Nussle: CDFI Fund Failing to Provide Crucial Certification Information
Credit unions need clarity on process, Nussle tells Congress
Two months after the Treasury Department released a new Community Development Financial Institutions Fund certification application, department officials still have not provided prospective CDFIs with crucial information, America’s Credit Unions President/CEO Jim Nussle told members of Congress this week.
“While the fund provided flexibility, clarity, and many changes to ensure that organizations that should be able to certify can, not all issues have been addressed,” Nussle wrote to members of the House Financial Services Committee and the Senate Banking Committee.
Treasury Secretary Janet Yellen testified before the House committee on Tuesday and is scheduled to testify before the Senate committee on Thursday. The hearings are centered on the annual report of the Financial Stability Oversight Council and not the CDFI program.
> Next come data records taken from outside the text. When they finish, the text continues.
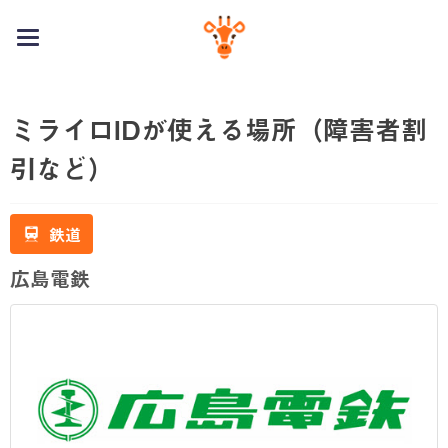
toggle
navigation
ミライロIDが使える場所（障害者割
引など）
鉄道
広島電鉄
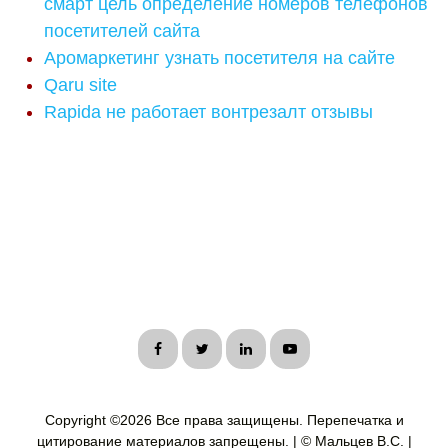
смарт цель определение номеров телефонов
посетителей сайта
Аромаркетинг узнать посетителя на сайте
Qaru site
Rapida не работает вонтрезалт отзывы
Copyright ©
2026 Все права защищены. Перепечатка и
цитирование материалов запрещены. | © Мальцев В.С. |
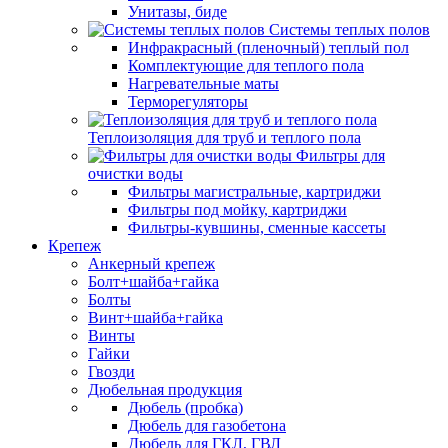
Унитазы, биде
Системы теплых полов
Инфракрасный (пленочный) теплый пол
Комплектующие для теплого пола
Нагревательные маты
Терморегуляторы
Теплоизоляция для труб и теплого пола
Фильтры для
очистки воды
Фильтры магистральные, картриджи
Фильтры под мойку, картриджи
Фильтры-кувшины, сменные кассеты
Крепеж
Анкерный крепеж
Болт+шайба+гайка
Болты
Винт+шайба+гайка
Винты
Гайки
Гвозди
Дюбельная продукция
Дюбель (пробка)
Дюбель для газобетона
Дюбель для ГКЛ, ГВЛ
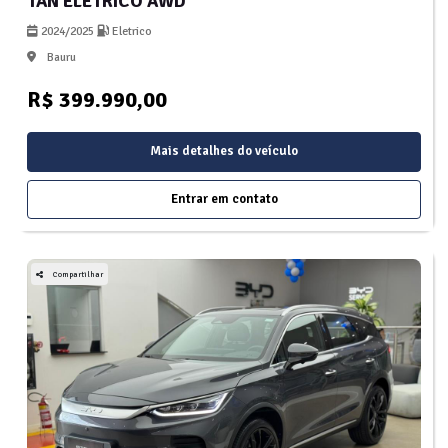
TAN ELÉTRICO AWD
2024/2025
Eletrico
Bauru
R$ 399.990,00
Mais detalhes do veículo
Entrar em contato
Compartilhar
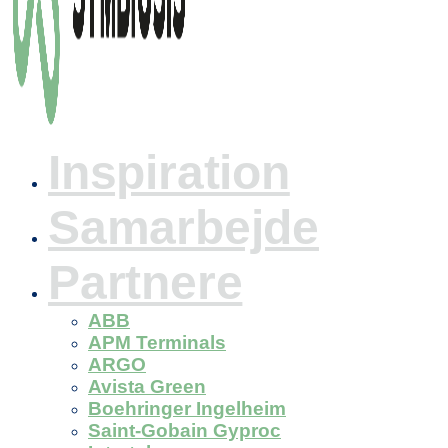
Inspiration
Samarbejde
Partnere
ABB
APM Terminals
ARGO
Avista Green
Boehringer Ingelheim
Saint-Gobain Gyproc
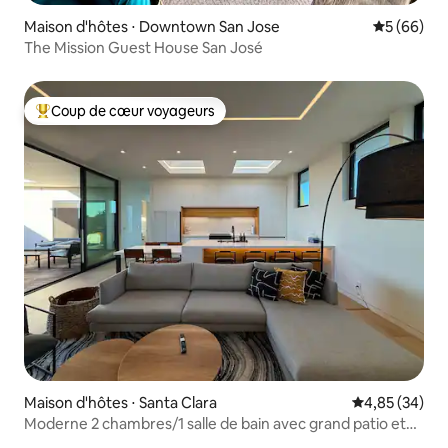
Maison d'hôtes ⋅ Downtown San Jose
Évaluation
5 (66)
The Mission Guest House San José
Coup de cœur voyageurs
Coups de cœur voyageurs les plus appréciés
Maison d'hôtes ⋅ Santa Clara
Évaluation mo
4,85 (34)
Moderne 2 chambres/1 salle de bain avec grand patio et
table de billard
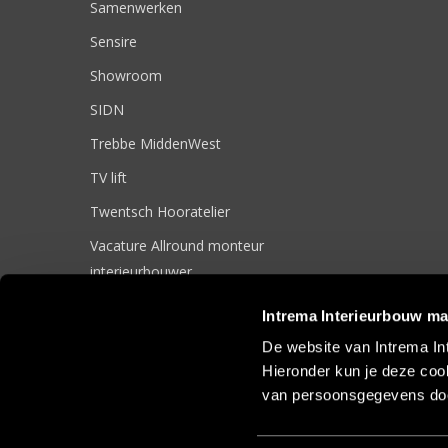
Samenwerken
Sensire
Showroom
SIDN
Trebbe MiddenWest
TV lift
Twentsch Hooratelier
Vacature Allround monteur
interieurbouwer
Vacatures
Intrema Interieurbouw ma
Zakelijk
De website van Intrema In
Hieronder kun je deze cook
van persoonsgegevens doo
© 2017 Intrema Interieurbouw |
Algemene Voorwaarden
|
Sit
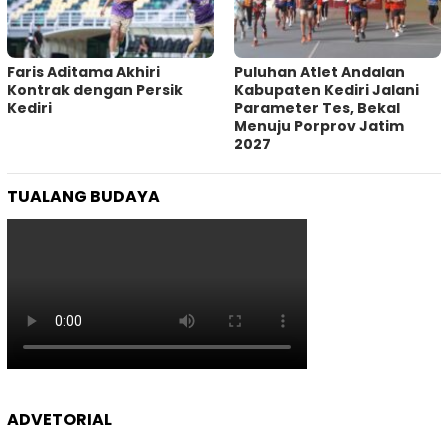
Faris Aditama Akhiri
Puluhan Atlet Andalan
Kontrak dengan Persik
Kabupaten Kediri Jalani
Kediri
Parameter Tes, Bekal
Menuju Porprov Jatim
2027
TUALANG BUDAYA
ADVETORIAL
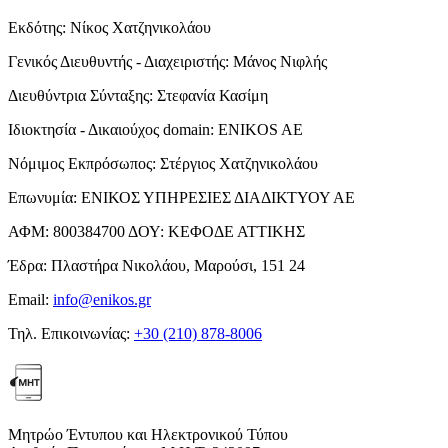
Εκδότης:
Νίκος Χατζηνικολάου
Γενικός Διευθυντής - Διαχειριστής:
Μάνος Νιφλής
Διευθύντρια Σύνταξης:
Στεφανία Κασίμη
Ιδιοκτησία - Δικαιούχος domain:
ENIKOS AE
Νόμιμος Εκπρόσωπος:
Στέργιος Χατζηνικολάου
Επωνυμία:
ΕΝΙΚΟΣ ΥΠΗΡΕΣΙΕΣ ΔΙΑΔΙΚΤΥΟΥ ΑΕ
ΑΦΜ:
800384700
ΔΟΥ:
ΚΕΦΟΔΕ ΑΤΤΙΚΗΣ
Έδρα:
Πλαστήρα Νικολάου, Μαρούσι, 151 24
Email:
info@enikos.gr
Τηλ. Επικοινωνίας:
+30 (210) 878-8006
Μητρώο Έντυπου και Ηλεκτρονικού Τύπου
Yellen was not asked any questions on the CDFI program at Tuesday’s hearing.
Nonetheless, Nussle wrote members of the committees this week raising several issues, including problems with the CDFI program.
The CDFI Fund released details about its new certification and application process in early December. Currently certified CDFIs will have until Dec. 20, 2024, to apply for recertification. Until then, they will maintain their eligibility for the program. Prospective CDFI’s will use the new application.
Nussle wrote that fund officials have not yet released the CDFI Certification Agreement that all institutions must sign in order to obtain certification. “This agreement absolutely must be read in order for organizations interested in certifying or recertifying to have a full understanding of the obligations associated with certification and the process that will happen should they fall out of compliance,” he wrote.
Nussle mentioned other issues that have not been addressed.
He wrote that the CDFI Fund’s Target Market Assessment Methodologies require collection of race and ethnicity data using Home Mortgage Disclosure Act procedures for CDFIs with certain target markets. He noted that credit unions have raised questions about the legality of that requirement and have asked the Treasury Department for assistance in explaining why that data is needed.
“Treasury has indicated that it would coordinate with the other financial regulators to provide clarity regarding the legal and compliance risk related to the information collection,” he wrote. “Treasury has also indicated it would consider providing additional support for this data collection.” However, he added, the CDFI Fund finalized the requirements for the data collection without offering any additional support.
Finally, he said, many credit unions are reporting delays of several weeks in receiving responses to questions from fund officials. He added that delays are inevitable when a new certification process is developed. However, he noted that the fund has required that more than 1,400 existing CDFIs apply for recertification between Aug. 1 and Dec. 20.
“Against this backdrop, existing delays of 3-4 weeks for response is a deeply concerning indicator of the Fund’s capacity to manage the coming workload,” Nussle wrote in his letter. He added that the CDFI Fund must be provided the resources needed to meet the needs of certifying and recertifying institutions.
The question of how much the CDFI program will receive this fiscal year remains unresolved, since Congress has not enacted FY24 funding levels.
In his FY24 budget, President Biden requested $341 million for the CDFI program. The Senate version of the bill calls for $334 million.
House appropriators called for $278.6 million in their version of the Financial Services funding measure. When that bill went to the full House floor, a group of House Republicans attempted to eliminate all funding for the CDFI program. That amendment failed, but the bill was pulled from consideration for reasons unrelated to the CDFI program.